Exercise goal: Search the records for the string "Długość", then copy each line where it appears.

※

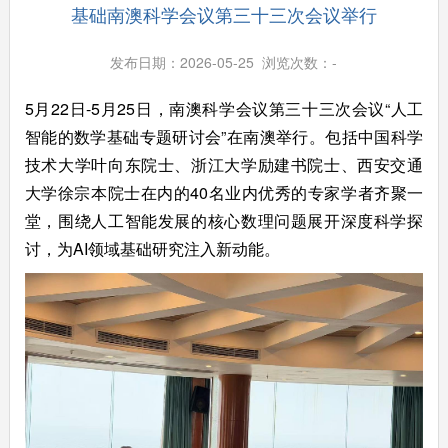
基础南澳科学会议第三十三次会议举行
发布日期：2026-05-25 浏览次数：
-
5月22日-5月25日，南澳科学会议第三十三次会议“⼈⼯
智能的数学基础专题研讨会”在南澳举行。包括中国科学
技术大学叶向东院士、浙江大学励建书院士、西安交通
大学徐宗本院士在内的40名业内优秀的专家学者齐聚一
堂，围绕人工智能发展的核心数理问题展开深度科学探
讨，为AI领域基础研究注入新动能。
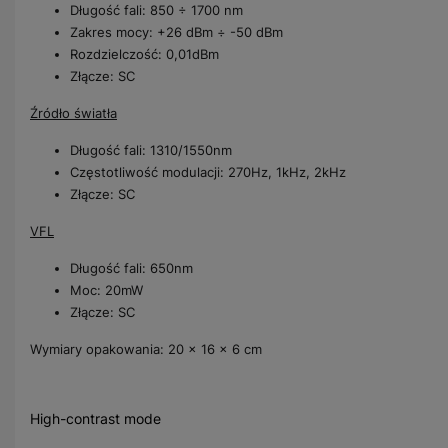
Długość fali: 850 ÷ 1700 nm
Zakres mocy: +26 dBm ÷ -50 dBm
Rozdzielczość: 0,01dBm
Złącze: SC
Źródło światła
Długość fali: 1310/1550nm
Częstotliwość modulacji: 270Hz, 1kHz, 2kHz
Złącze: SC
VFL
Długość fali: 650nm
Moc: 20mW
Złącze: SC
Wymiary opakowania: 20 × 16 × 6 cm
High-contrast mode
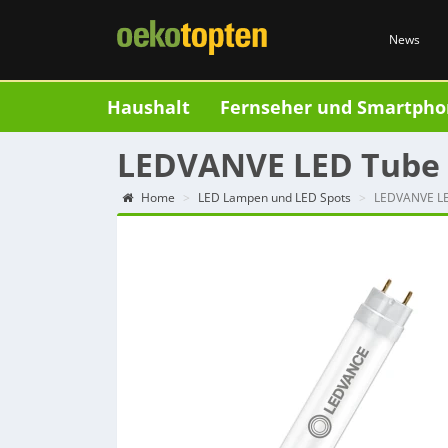
News
Haushalt
Fernseher und Smartpho
LEDVANVE LED Tube 
Home
LED Lampen und LED Spots
LEDVANVE LE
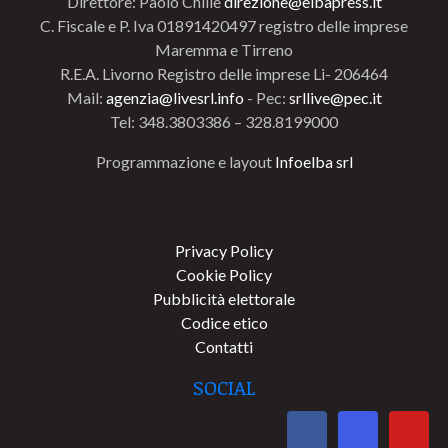
Direttore: Paolo Chillè
direzione@elbapress.it
C. Fiscale e P. Iva 01891420497 registro delle imprese
Maremma e Tirreno
R.E.A. Livorno Registro delle imprese Li- 206464
Mail:
agenzia@livesrl.info
- Pec:
srllive@pec.it
Tel: 348.3803386 – 328.8199000
Programmazione e layout
Infoelba srl
Privacy Policy
Cookie Policy
Pubblicità elettorale
Codice etico
Contatti
SOCIAL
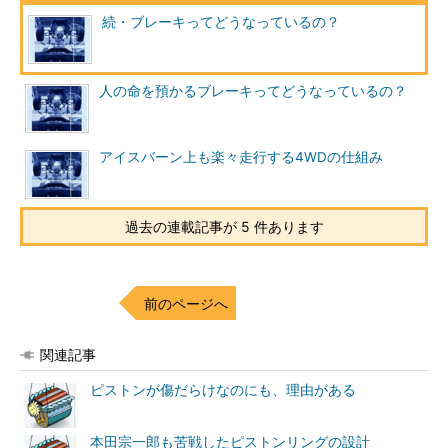
続・ブレーキってどうなっているの？
人の命を預かるブレーキってどうなっているの？
アイスバーン上も楽々走行する4WDの仕組み
過去の連載記事が 5 件あります
前のページへ
関連記事
ピストンが傷だらけなのにも、理由がある
本田宗一郎も苦戦したピストンリングの設計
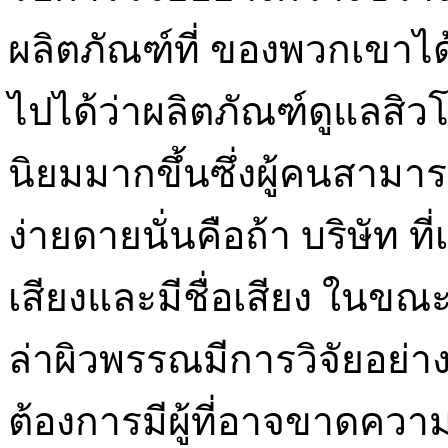
ผลิตภัณฑ์ที่ ของพวกเขาได
ไปได้ว่าผลิตภัณฑ์ดูแลสิวโด
นิยมมากขึ้นซึ่งผู้คนสามา
ง่ายดายนั่นคือถ้า บริษัท ที่เป
เสียงและมีชื่อเสียง ในขณะท
ล่าผิวพรรณมีการวิจัยอย่าง
ต้องการมีผู้ที่อาจขาดควา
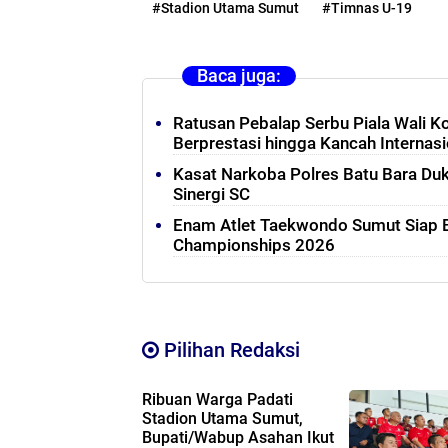
#Stadion Utama Sumut
#Timnas U-19
Baca juga:
Ratusan Pebalap Serbu Piala Wali K
Berprestasi hingga Kancah Internasi
Kasat Narkoba Polres Batu Bara Du
Sinergi SC
Enam Atlet Taekwondo Sumut Siap B
Championships 2026
Pilihan Redaksi
Ribuan Warga Padati
Stadion Utama Sumut,
Bupati/Wabup Asahan Ikut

※

Solution below:
Długość fali: 850 ÷ 1700 nm
Długość fali: 1310/1550nm
Długość fali: 650nm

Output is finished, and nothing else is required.